Music: A Winter Chorale, Caird Hall, Dundee, Keith Bruce, four stars

VERY swiftly on the heels of its collaboration with Vanishing Point theatre on Arvo Part’s Tabula Rasa, the Scottish Ensemble is out on the road again, this time in partnership with counter-tenor and harpsichordist Robert Hollingworth’s chamber choir I Fagiolini.

This music for eighteen musicians – the eleven strings of the ensemble and seven voices – is labelled “Then” and “Now” with a renaissance and baroque first half, including Monteverdi, Bach and Byrd, and living composers, including Part and MacMillan, after the interval.
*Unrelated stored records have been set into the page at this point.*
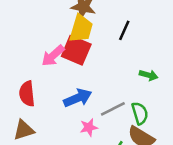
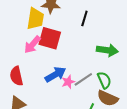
yellow trapezoid: (81, 29) -> (35, 19), moved
green arrow: (149, 75) -> (107, 50), size x1.5
pink star: (89, 127) -> (68, 82), moved

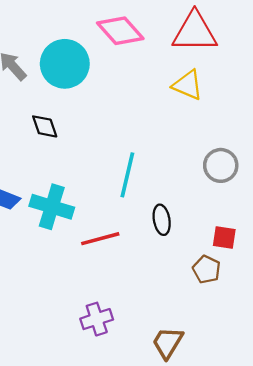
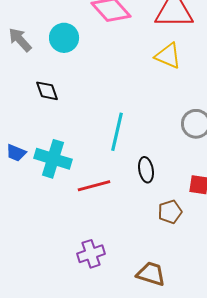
cyan circle: (65, 64) -> (64, 38), size x0.7
brown pentagon: (207, 269) -> (170, 212), moved, turned 30
brown trapezoid: (168, 343) -> (151, 274), turned 76

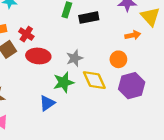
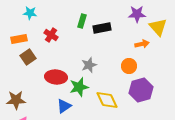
red cross: (26, 34) -> (51, 35), moved
red ellipse: (38, 56) -> (56, 77), moved
yellow diamond: (94, 80) -> (107, 100), moved

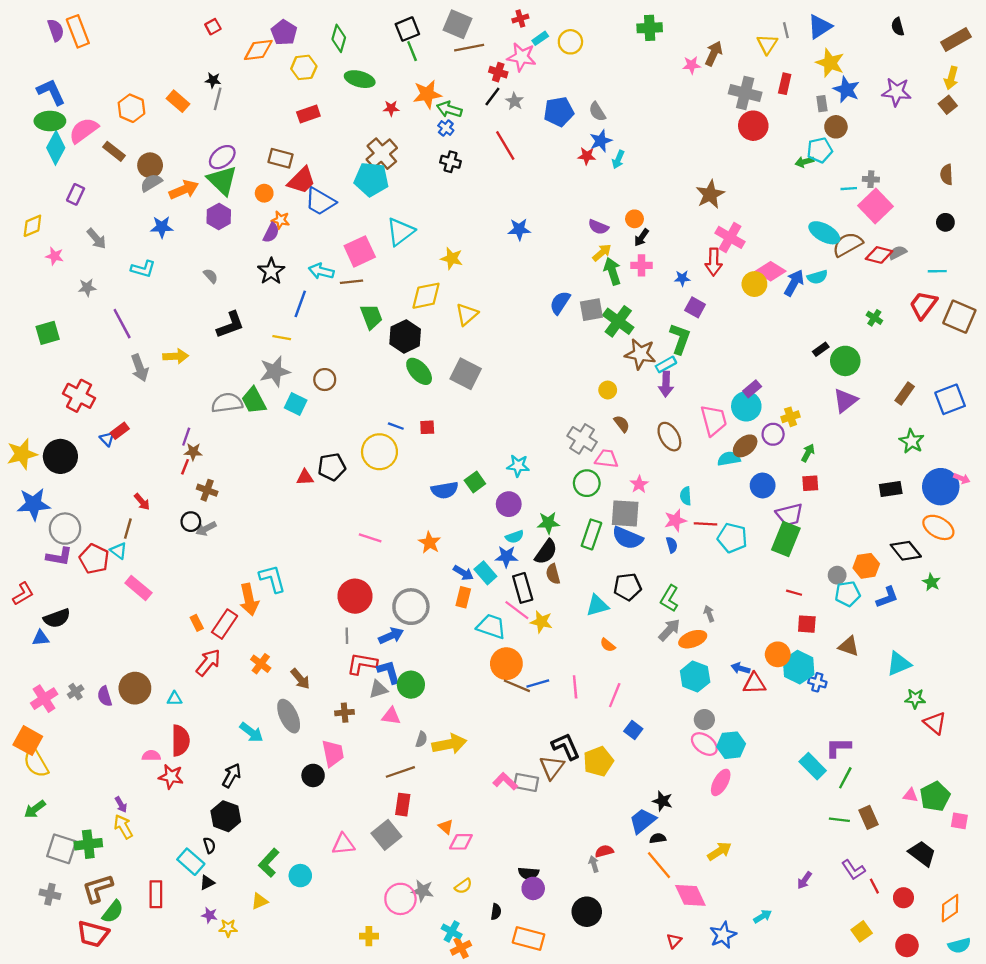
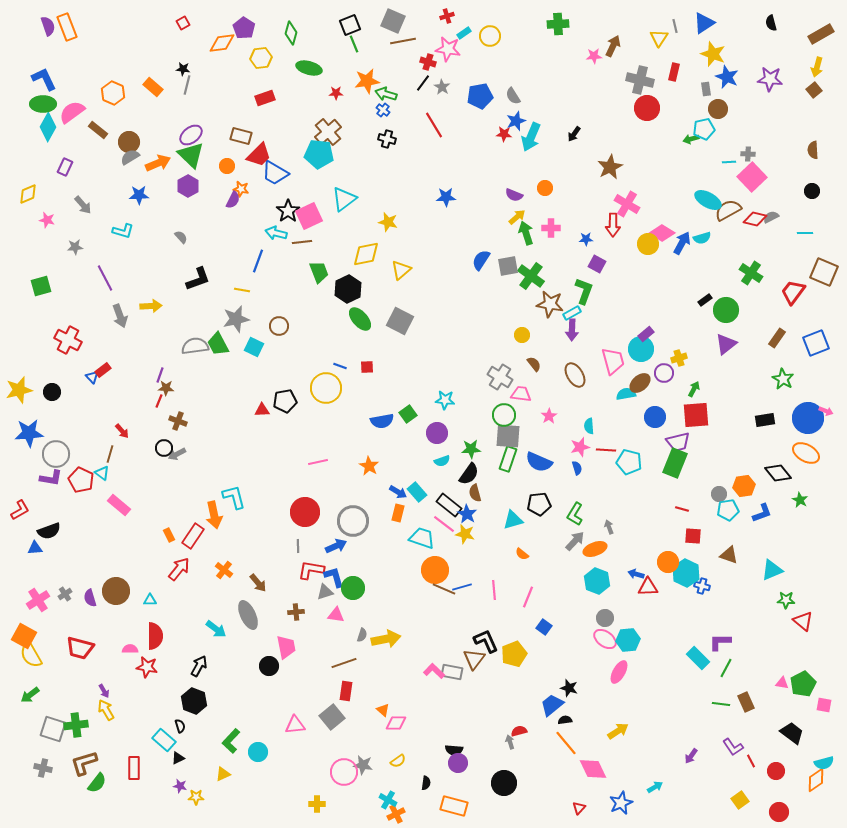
cyan arrow: (618, 159) -> (531, 137), size x1.8
black arrow: (641, 237) -> (574, 134), moved
black star: (271, 271) -> (288, 211), moved
red trapezoid: (923, 305) -> (793, 292), moved
green cross: (874, 318) -> (751, 273), size x1.6
black circle: (60, 456) -> (52, 392), size x0.6
red square: (810, 483) -> (696, 415), size x1.8
gray square: (625, 513) -> (508, 436), moved
pink line: (370, 538) -> (318, 462), turned -30
blue star: (506, 557) -> (467, 514), moved, turned 30
black rectangle: (523, 588) -> (449, 505), turned -35
red trapezoid: (93, 934) -> (80, 648), moved
cyan semicircle: (959, 945) -> (824, 763), moved

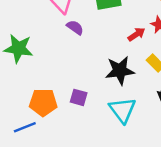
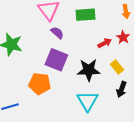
purple square: (79, 97) -> (56, 60), moved, size x1.6
orange pentagon: (43, 102) -> (40, 84), moved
As a musical sequence (not dissimilar to BBC Radio 3’s newish daily In Tune Mixtape feature) the second half is a triumph with MacMillan’s instrumental For Sonny beautifully dropped into the vocal devotional work of Part and Peteris Vasks, and culminating in pieces inspired by Monteverdi and Bach by John Woolrich and Adrian Williams, the latter a brand new commission that gives the whole concert its title.

The first half is designed, in part, to inform that, and is a little more disjointed, with familiar works like Monteverdi’s Beatus Vir and the best-known hymn from Bach’s Christmas Oratorio sitting alongside rare 16th century dance music for the strings and Cristoforo Caresana’s wacky nativity play La Tarantella. Hollingworth’s claim that it was the other effective premiere of the evening, having lain unperformed since it was seen in Naples over three hundred years ago, seems quite believable. There was some brilliant ensemble writing in it too, although it is hard to see its off-beat take on the angels bringing the good news to a bunch of dim shepherds becoming a staple of the season.

It was great fun though, and, performed with enthusiasm and a few props, it gave another dimension to a candle-lit evening that reinvents the concept of the Yuletide concert in a week-long tour across Scotland.